───── EXERCISE INPUT
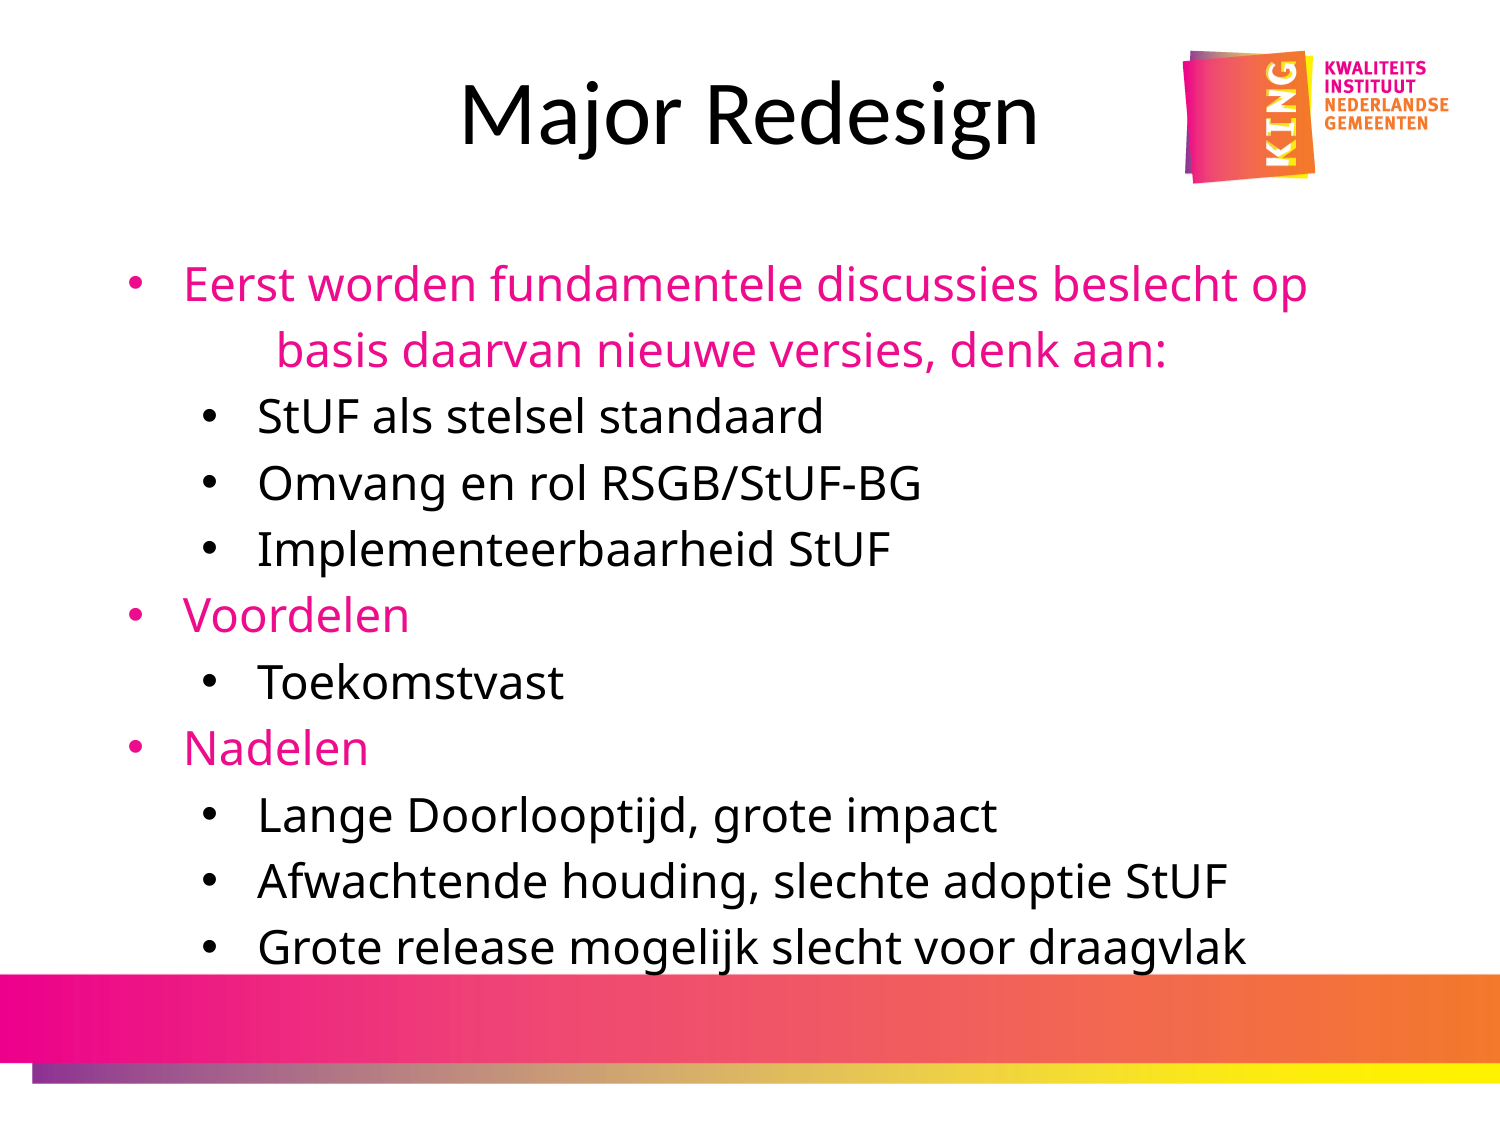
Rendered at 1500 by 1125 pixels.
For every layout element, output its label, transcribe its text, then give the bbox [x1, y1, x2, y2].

list Eerst worden fundamentele discussies beslecht op basis daarvan nieuwe versies, denk aan: StUF als stelsel standaard Omvang en rol RSGB/StUF-BG Implementeerbaarheid StUF Voordelen Toekomstvast Nadelen Lange Doorlooptijd, grote impact Afwachtende houding, slechte adoptie StUF Grote release mogelijk slecht voor draagvlak [112, 246, 1500, 989]
picture [0, 0, 1500, 1125]
title Major Redesign [75, 45, 1425, 233]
──────────
DIRECTIONS FOR THIS TASK —
Only the words belong in your copy: restate the data above exactly and leave the images out.

OUTPUT FOR THIS TASK —
Rendered at 1500 by 1125 pixels.
For every layout element, output its label, transcribe its text, then give the bbox [x1, y1, x2, y2].

list Eerst worden fundamentele discussies beslecht op basis daarvan nieuwe versies, denk aan: StUF als stelsel standaard Omvang en rol RSGB/StUF-BG Implementeerbaarheid StUF Voordelen Toekomstvast Nadelen Lange Doorlooptijd, grote impact Afwachtende houding, slechte adoptie StUF Grote release mogelijk slecht voor draagvlak [112, 246, 1500, 989]
picture [0, 0, 1500, 1125]
title Major Redesign [75, 45, 1425, 233]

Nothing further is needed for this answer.